Data for this task below:

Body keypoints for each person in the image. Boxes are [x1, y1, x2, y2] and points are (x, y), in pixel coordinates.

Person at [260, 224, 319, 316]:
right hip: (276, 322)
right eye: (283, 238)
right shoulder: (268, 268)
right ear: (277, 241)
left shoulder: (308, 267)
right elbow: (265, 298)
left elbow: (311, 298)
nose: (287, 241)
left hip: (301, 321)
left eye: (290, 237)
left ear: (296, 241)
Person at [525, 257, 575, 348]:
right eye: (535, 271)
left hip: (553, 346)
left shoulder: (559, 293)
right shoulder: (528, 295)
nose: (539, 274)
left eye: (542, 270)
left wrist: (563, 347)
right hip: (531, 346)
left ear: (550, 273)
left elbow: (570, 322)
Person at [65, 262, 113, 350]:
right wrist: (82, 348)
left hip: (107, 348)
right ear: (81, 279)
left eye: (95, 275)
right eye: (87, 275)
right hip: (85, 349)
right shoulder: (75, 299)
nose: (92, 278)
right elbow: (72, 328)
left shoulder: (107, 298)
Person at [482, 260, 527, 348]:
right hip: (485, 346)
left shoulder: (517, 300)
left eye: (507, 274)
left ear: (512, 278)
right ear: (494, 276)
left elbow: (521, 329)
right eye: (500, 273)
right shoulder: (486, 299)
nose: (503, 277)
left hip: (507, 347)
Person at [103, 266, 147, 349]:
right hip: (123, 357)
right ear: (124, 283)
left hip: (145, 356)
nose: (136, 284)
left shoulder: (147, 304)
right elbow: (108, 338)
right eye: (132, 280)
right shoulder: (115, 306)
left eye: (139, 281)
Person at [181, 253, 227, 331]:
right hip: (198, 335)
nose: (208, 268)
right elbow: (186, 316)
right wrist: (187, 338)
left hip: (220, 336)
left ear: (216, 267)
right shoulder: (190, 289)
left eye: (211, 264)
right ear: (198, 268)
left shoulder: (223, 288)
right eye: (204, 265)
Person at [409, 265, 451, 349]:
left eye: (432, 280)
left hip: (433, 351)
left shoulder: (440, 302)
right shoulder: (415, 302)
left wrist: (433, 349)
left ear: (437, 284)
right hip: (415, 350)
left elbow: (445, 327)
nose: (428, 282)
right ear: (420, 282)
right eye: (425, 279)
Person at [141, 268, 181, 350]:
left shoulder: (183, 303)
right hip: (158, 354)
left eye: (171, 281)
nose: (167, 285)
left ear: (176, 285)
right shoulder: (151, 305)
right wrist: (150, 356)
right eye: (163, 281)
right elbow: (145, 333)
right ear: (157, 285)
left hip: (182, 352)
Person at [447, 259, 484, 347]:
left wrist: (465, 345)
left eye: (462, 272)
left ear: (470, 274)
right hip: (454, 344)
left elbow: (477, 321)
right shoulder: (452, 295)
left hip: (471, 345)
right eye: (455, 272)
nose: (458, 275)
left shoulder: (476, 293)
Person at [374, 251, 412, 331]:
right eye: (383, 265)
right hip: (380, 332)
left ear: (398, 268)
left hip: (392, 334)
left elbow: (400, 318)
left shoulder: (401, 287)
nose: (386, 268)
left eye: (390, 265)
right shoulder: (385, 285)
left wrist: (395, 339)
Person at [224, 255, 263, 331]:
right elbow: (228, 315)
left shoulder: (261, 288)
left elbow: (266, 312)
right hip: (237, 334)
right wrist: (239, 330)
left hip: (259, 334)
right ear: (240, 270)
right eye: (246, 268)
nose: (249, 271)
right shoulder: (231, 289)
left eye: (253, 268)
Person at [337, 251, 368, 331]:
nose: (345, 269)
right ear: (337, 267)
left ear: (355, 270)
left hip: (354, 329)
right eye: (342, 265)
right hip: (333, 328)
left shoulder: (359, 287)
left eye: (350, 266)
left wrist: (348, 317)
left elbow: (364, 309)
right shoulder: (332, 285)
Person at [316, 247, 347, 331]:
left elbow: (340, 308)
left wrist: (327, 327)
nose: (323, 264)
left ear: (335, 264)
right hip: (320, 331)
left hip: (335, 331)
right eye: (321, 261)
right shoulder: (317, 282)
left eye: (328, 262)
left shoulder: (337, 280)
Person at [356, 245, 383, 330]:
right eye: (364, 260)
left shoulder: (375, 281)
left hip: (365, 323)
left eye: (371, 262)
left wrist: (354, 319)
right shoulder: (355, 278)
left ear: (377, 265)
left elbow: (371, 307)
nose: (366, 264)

End of Data for this task.

**Your instructions**:
Could you return exactly the lines above from the line with "left shoulder: (559, 293)" to the line with "nose: (92, 278)", both included, and nothing else?

**Written solution**:
left shoulder: (559, 293)
right shoulder: (528, 295)
nose: (539, 274)
left eye: (542, 270)
left wrist: (563, 347)
right hip: (531, 346)
left ear: (550, 273)
left elbow: (570, 322)
Person at [65, 262, 113, 350]:
right wrist: (82, 348)
left hip: (107, 348)
right ear: (81, 279)
left eye: (95, 275)
right eye: (87, 275)
right hip: (85, 349)
right shoulder: (75, 299)
nose: (92, 278)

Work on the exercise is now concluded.